Stored data entries:
----
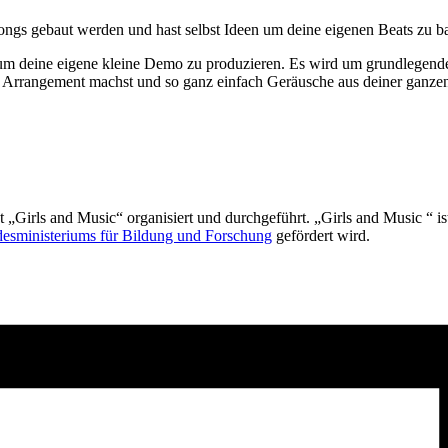
ongs gebaut werden und hast selbst Ideen um deine eigenen Beats zu ba
, um deine eigene kleine Demo zu produzieren. Es wird um grundlegen
s Arrangement machst und so ganz einfach Geräusche aus deiner ganz
Girls and Music“ organisiert und durchgeführt. „Girls and Music “ is
esministeriums für Bildung und Forschung
gefördert wird.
----
▸ **What you will do**:
Check each line of the records for the word "wird", and show the lines that contain it.

▸ **Solution to this exercise**:
, um deine eigene kleine Demo zu produzieren. Es wird um grundlegen
gefördert wird.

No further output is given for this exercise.